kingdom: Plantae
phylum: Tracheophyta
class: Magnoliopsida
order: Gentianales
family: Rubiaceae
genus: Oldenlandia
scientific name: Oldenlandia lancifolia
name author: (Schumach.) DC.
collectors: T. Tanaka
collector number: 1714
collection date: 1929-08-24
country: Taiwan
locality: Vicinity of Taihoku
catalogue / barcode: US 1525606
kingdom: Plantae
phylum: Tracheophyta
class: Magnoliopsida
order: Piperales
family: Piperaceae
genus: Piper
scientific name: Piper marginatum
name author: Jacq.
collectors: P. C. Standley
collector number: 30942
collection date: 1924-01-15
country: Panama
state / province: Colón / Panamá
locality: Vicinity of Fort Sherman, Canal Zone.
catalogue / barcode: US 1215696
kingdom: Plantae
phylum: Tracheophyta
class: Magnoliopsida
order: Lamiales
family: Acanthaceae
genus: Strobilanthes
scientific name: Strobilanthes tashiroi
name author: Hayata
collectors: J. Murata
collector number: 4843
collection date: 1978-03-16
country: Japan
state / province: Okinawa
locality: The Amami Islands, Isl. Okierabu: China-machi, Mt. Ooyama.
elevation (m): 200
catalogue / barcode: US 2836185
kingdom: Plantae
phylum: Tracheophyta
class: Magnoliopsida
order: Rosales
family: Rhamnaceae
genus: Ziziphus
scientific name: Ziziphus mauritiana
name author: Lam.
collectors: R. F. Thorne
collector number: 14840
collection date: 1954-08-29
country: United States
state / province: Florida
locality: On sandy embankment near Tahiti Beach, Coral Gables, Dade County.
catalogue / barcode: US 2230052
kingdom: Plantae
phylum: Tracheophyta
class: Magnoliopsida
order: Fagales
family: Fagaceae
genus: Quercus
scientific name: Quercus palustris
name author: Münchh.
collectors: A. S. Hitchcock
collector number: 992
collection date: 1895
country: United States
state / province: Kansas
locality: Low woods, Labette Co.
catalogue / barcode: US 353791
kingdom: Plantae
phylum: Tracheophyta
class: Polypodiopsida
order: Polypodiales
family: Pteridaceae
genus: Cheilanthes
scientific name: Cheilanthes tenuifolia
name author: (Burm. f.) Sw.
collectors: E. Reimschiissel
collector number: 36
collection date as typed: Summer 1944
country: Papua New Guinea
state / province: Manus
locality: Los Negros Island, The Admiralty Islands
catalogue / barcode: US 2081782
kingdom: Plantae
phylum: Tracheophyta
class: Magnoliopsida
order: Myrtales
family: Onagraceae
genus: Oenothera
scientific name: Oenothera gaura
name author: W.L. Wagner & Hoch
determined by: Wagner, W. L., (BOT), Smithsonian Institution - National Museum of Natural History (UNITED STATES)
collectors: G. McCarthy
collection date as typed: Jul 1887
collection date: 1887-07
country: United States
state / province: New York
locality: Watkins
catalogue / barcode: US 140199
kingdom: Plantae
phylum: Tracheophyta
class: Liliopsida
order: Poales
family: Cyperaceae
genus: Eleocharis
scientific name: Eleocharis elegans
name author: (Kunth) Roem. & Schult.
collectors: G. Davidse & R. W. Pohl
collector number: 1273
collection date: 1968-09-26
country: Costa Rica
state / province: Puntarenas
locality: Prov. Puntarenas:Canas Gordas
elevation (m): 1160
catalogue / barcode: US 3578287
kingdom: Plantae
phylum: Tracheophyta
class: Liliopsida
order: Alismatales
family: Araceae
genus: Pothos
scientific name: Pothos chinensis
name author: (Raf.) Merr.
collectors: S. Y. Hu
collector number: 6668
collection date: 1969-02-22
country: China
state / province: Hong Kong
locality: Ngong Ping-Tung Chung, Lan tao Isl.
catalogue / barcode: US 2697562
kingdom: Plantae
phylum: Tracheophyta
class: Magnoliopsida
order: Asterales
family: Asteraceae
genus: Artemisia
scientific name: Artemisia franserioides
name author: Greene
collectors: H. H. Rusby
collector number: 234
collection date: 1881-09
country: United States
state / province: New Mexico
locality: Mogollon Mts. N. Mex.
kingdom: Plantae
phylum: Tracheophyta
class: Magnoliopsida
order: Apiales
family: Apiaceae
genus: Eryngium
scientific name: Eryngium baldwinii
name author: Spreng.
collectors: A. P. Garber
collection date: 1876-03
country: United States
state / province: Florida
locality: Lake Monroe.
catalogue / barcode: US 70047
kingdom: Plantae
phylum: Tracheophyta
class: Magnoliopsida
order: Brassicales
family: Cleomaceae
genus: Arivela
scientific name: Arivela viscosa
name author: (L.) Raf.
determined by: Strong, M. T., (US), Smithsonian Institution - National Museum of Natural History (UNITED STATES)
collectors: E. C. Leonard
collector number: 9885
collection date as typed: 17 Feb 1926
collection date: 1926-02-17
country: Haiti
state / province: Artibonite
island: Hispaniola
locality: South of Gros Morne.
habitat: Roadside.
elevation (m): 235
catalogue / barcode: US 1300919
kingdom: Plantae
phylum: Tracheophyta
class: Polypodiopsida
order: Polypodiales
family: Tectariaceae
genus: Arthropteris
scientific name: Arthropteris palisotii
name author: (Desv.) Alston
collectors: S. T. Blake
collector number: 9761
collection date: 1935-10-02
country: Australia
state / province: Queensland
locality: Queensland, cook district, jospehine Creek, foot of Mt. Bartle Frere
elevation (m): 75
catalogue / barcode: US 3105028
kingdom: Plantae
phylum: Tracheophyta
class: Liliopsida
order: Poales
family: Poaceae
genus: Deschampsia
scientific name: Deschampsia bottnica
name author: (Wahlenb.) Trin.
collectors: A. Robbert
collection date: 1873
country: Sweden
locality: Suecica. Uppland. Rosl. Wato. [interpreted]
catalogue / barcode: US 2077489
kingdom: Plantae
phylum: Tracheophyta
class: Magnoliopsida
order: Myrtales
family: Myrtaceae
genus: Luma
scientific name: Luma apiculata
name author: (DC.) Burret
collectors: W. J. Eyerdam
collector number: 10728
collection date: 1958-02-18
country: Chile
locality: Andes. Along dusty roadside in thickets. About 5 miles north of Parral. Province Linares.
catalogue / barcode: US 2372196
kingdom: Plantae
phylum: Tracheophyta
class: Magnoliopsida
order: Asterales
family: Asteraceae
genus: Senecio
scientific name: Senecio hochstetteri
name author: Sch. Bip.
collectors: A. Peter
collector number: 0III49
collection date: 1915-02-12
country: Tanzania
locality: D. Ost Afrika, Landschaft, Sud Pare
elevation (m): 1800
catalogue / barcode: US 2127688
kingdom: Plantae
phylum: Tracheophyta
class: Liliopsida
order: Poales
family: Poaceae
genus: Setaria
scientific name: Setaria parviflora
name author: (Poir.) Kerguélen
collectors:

● Instructions to follow: Update every row above by replacing "collection date" with "date collected", leaving all other text unchanged.

● Answer to the exercise:
kingdom: Plantae
phylum: Tracheophyta
class: Magnoliopsida
order: Gentianales
family: Rubiaceae
genus: Oldenlandia
scientific name: Oldenlandia lancifolia
name author: (Schumach.) DC.
collectors: T. Tanaka
collector number: 1714
date collected: 1929-08-24
country: Taiwan
locality: Vicinity of Taihoku
catalogue / barcode: US 1525606
kingdom: Plantae
phylum: Tracheophyta
class: Magnoliopsida
order: Piperales
family: Piperaceae
genus: Piper
scientific name: Piper marginatum
name author: Jacq.
collectors: P. C. Standley
collector number: 30942
date collected: 1924-01-15
country: Panama
state / province: Colón / Panamá
locality: Vicinity of Fort Sherman, Canal Zone.
catalogue / barcode: US 1215696
kingdom: Plantae
phylum: Tracheophyta
class: Magnoliopsida
order: Lamiales
family: Acanthaceae
genus: Strobilanthes
scientific name: Strobilanthes tashiroi
name author: Hayata
collectors: J. Murata
collector number: 4843
date collected: 1978-03-16
country: Japan
state / province: Okinawa
locality: The Amami Islands, Isl. Okierabu: China-machi, Mt. Ooyama.
elevation (m): 200
catalogue / barcode: US 2836185
kingdom: Plantae
phylum: Tracheophyta
class: Magnoliopsida
order: Rosales
family: Rhamnaceae
genus: Ziziphus
scientific name: Ziziphus mauritiana
name author: Lam.
collectors: R. F. Thorne
collector number: 14840
date collected: 1954-08-29
country: United States
state / province: Florida
locality: On sandy embankment near Tahiti Beach, Coral Gables, Dade County.
catalogue / barcode: US 2230052
kingdom: Plantae
phylum: Tracheophyta
class: Magnoliopsida
order: Fagales
family: Fagaceae
genus: Quercus
scientific name: Quercus palustris
name author: Münchh.
collectors: A. S. Hitchcock
collector number: 992
date collected: 1895
country: United States
state / province: Kansas
locality: Low woods, Labette Co.
catalogue / barcode: US 353791
kingdom: Plantae
phylum: Tracheophyta
class: Polypodiopsida
order: Polypodiales
family: Pteridaceae
genus: Cheilanthes
scientific name: Cheilanthes tenuifolia
name author: (Burm. f.) Sw.
collectors: E. Reimschiissel
collector number: 36
date collected as typed: Summer 1944
country: Papua New Guinea
state / province: Manus
locality: Los Negros Island, The Admiralty Islands
catalogue / barcode: US 2081782
kingdom: Plantae
phylum: Tracheophyta
class: Magnoliopsida
order: Myrtales
family: Onagraceae
genus: Oenothera
scientific name: Oenothera gaura
name author: W.L. Wagner & Hoch
determined by: Wagner, W. L., (BOT), Smithsonian Institution - National Museum of Natural History (UNITED STATES)
collectors: G. McCarthy
date collected as typed: Jul 1887
date collected: 1887-07
country: United States
state / province: New York
locality: Watkins
catalogue / barcode: US 140199
kingdom: Plantae
phylum: Tracheophyta
class: Liliopsida
order: Poales
family: Cyperaceae
genus: Eleocharis
scientific name: Eleocharis elegans
name author: (Kunth) Roem. & Schult.
collectors: G. Davidse & R. W. Pohl
collector number: 1273
date collected: 1968-09-26
country: Costa Rica
state / province: Puntarenas
locality: Prov. Puntarenas:Canas Gordas
elevation (m): 1160
catalogue / barcode: US 3578287
kingdom: Plantae
phylum: Tracheophyta
class: Liliopsida
order: Alismatales
family: Araceae
genus: Pothos
scientific name: Pothos chinensis
name author: (Raf.) Merr.
collectors: S. Y. Hu
collector number: 6668
date collected: 1969-02-22
country: China
state / province: Hong Kong
locality: Ngong Ping-Tung Chung, Lan tao Isl.
catalogue / barcode: US 2697562
kingdom: Plantae
phylum: Tracheophyta
class: Magnoliopsida
order: Asterales
family: Asteraceae
genus: Artemisia
scientific name: Artemisia franserioides
name author: Greene
collectors: H. H. Rusby
collector number: 234
date collected: 1881-09
country: United States
state / province: New Mexico
locality: Mogollon Mts. N. Mex.
kingdom: Plantae
phylum: Tracheophyta
class: Magnoliopsida
order: Apiales
family: Apiaceae
genus: Eryngium
scientific name: Eryngium baldwinii
name author: Spreng.
collectors: A. P. Garber
date collected: 1876-03
country: United States
state / province: Florida
locality: Lake Monroe.
catalogue / barcode: US 70047
kingdom: Plantae
phylum: Tracheophyta
class: Magnoliopsida
order: Brassicales
family: Cleomaceae
genus: Arivela
scientific name: Arivela viscosa
name author: (L.) Raf.
determined by: Strong, M. T., (US), Smithsonian Institution - National Museum of Natural History (UNITED STATES)
collectors: E. C. Leonard
collector number: 9885
date collected as typed: 17 Feb 1926
date collected: 1926-02-17
country: Haiti
state / province: Artibonite
island: Hispaniola
locality: South of Gros Morne.
habitat: Roadside.
elevation (m): 235
catalogue / barcode: US 1300919
kingdom: Plantae
phylum: Tracheophyta
class: Polypodiopsida
order: Polypodiales
family: Tectariaceae
genus: Arthropteris
scientific name: Arthropteris palisotii
name author: (Desv.) Alston
collectors: S. T. Blake
collector number: 9761
date collected: 1935-10-02
country: Australia
state / province: Queensland
locality: Queensland, cook district, jospehine Creek, foot of Mt. Bartle Frere
elevation (m): 75
catalogue / barcode: US 3105028
kingdom: Plantae
phylum: Tracheophyta
class: Liliopsida
order: Poales
family: Poaceae
genus: Deschampsia
scientific name: Deschampsia bottnica
name author: (Wahlenb.) Trin.
collectors: A. Robbert
date collected: 1873
country: Sweden
locality: Suecica. Uppland. Rosl. Wato. [interpreted]
catalogue / barcode: US 2077489
kingdom: Plantae
phylum: Tracheophyta
class: Magnoliopsida
order: Myrtales
family: Myrtaceae
genus: Luma
scientific name: Luma apiculata
name author: (DC.) Burret
collectors: W. J. Eyerdam
collector number: 10728
date collected: 1958-02-18
country: Chile
locality: Andes. Along dusty roadside in thickets. About 5 miles north of Parral. Province Linares.
catalogue / barcode: US 2372196
kingdom: Plantae
phylum: Tracheophyta
class: Magnoliopsida
order: Asterales
family: Asteraceae
genus: Senecio
scientific name: Senecio hochstetteri
name author: Sch. Bip.
collectors: A. Peter
collector number: 0III49
date collected: 1915-02-12
country: Tanzania
locality: D. Ost Afrika, Landschaft, Sud Pare
elevation (m): 1800
catalogue / barcode: US 2127688
kingdom: Plantae
phylum: Tracheophyta
class: Liliopsida
order: Poales
family: Poaceae
genus: Setaria
scientific name: Setaria parviflora
name author: (Poir.) Kerguélen
collectors:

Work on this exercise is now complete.